Page segmentation data:
........
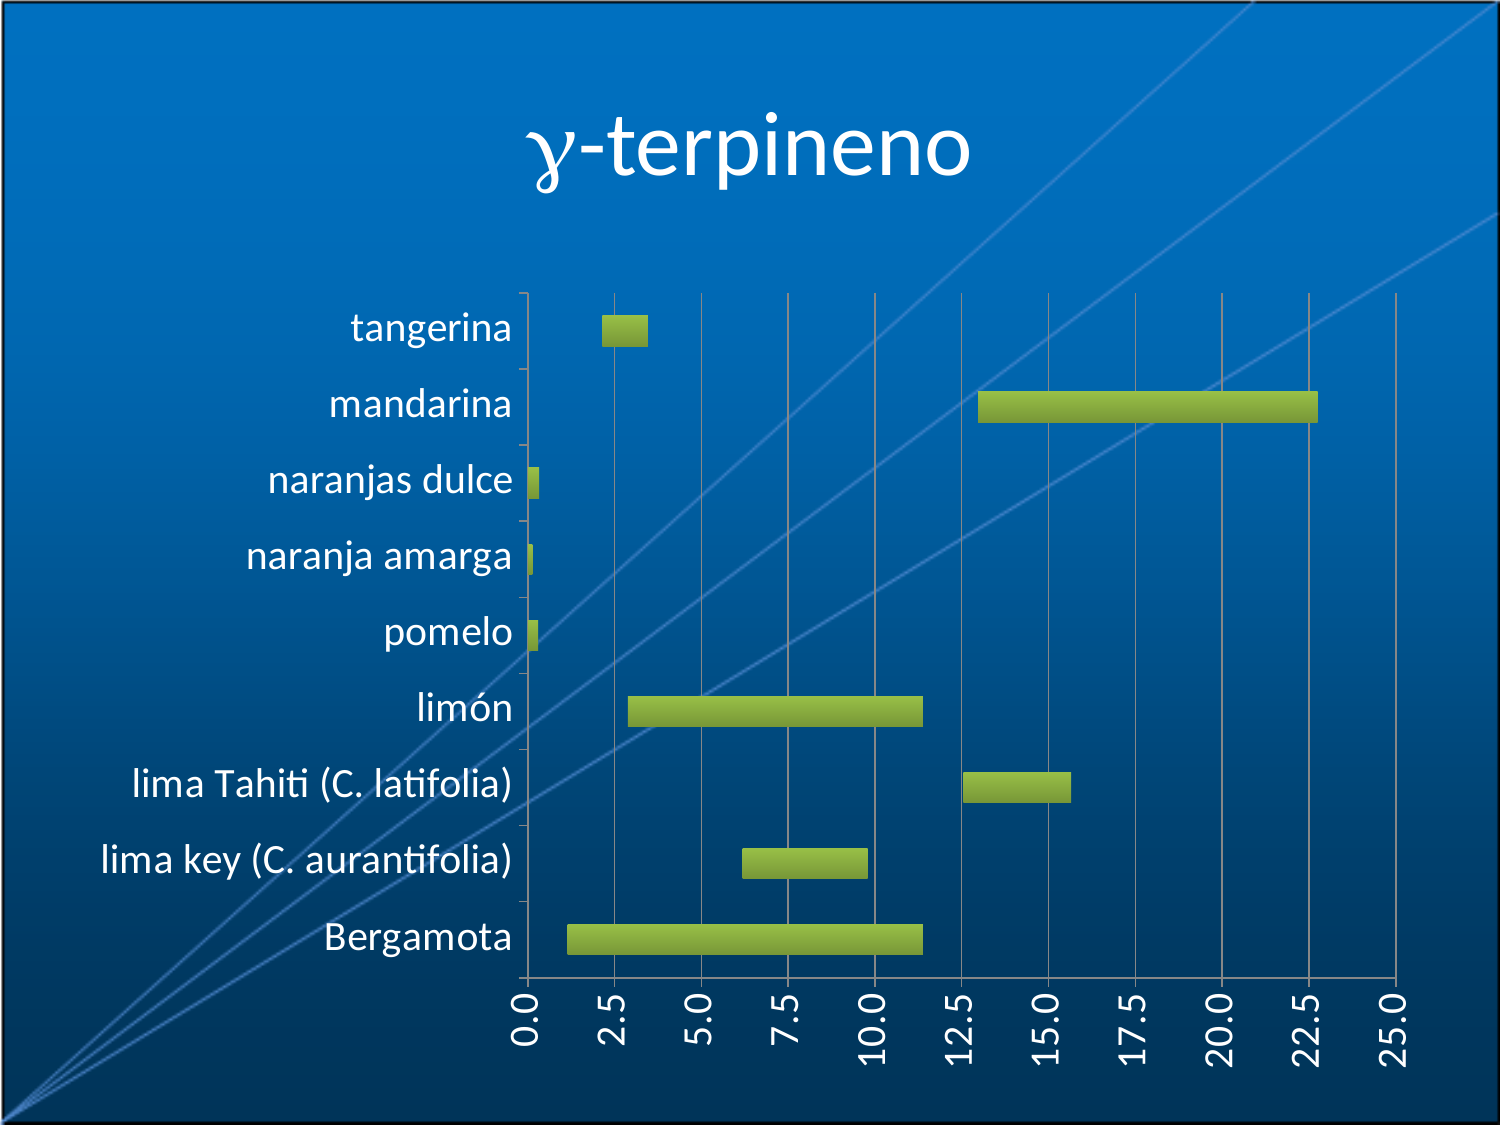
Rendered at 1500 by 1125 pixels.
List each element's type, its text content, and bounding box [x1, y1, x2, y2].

picture [0, 0, 1500, 1125]
title g-terpineno [74, 44, 1426, 233]
chart [72, 276, 1445, 1086]
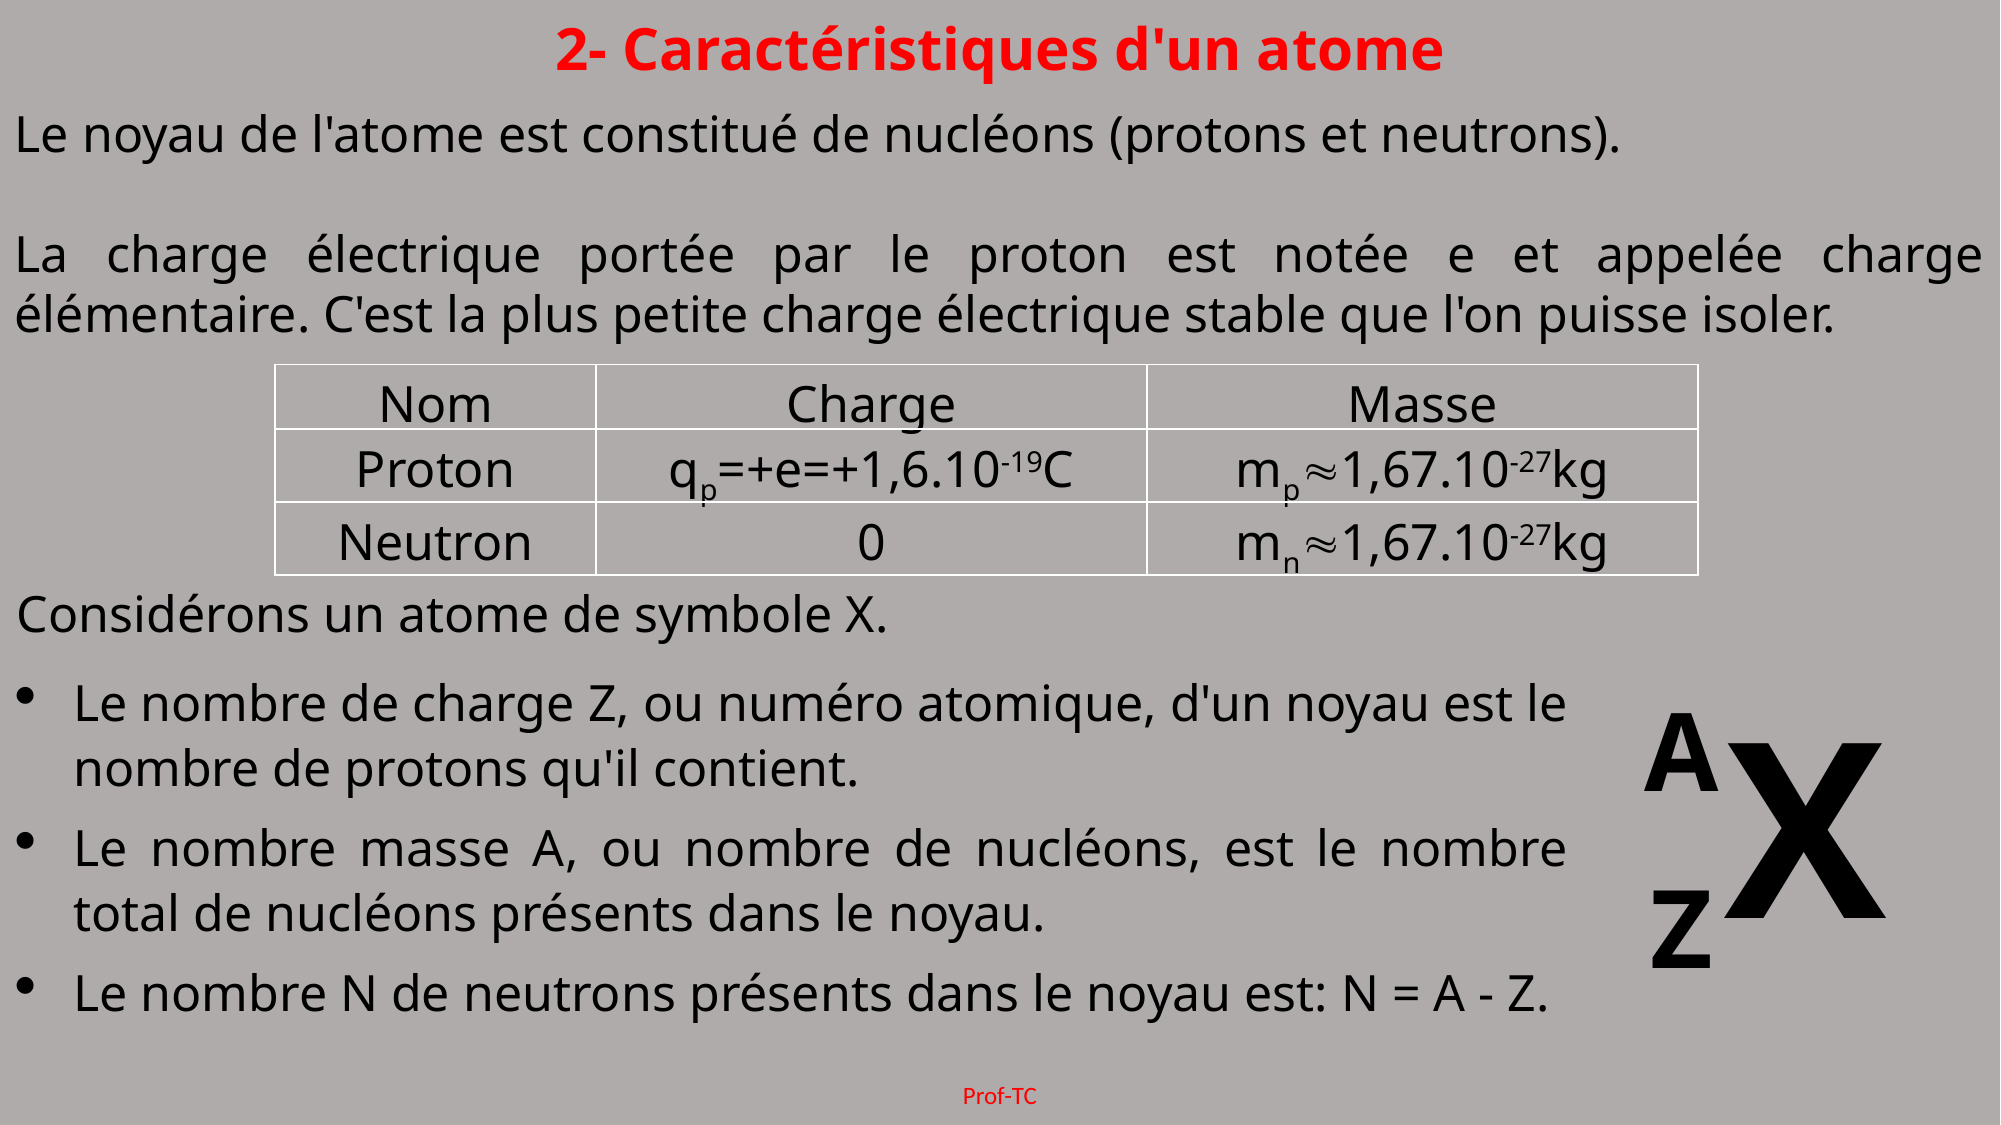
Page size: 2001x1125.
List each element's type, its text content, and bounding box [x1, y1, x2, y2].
........
*Assignment*:
When copying the records, reproduce every entry exactly and omit all pictures.

*Solution to this task*:
Rendered at 1500 by 1125 pixels.
List each element's type, its text content, and bounding box [x1, y1, x2, y2].

picture [0, 0, 1500, 1125]
title g-terpineno [74, 44, 1426, 233]
chart [72, 276, 1445, 1086]
Page size: 2001x1125.
List each element's type, its text content, and bounding box [x1, y1, x2, y2].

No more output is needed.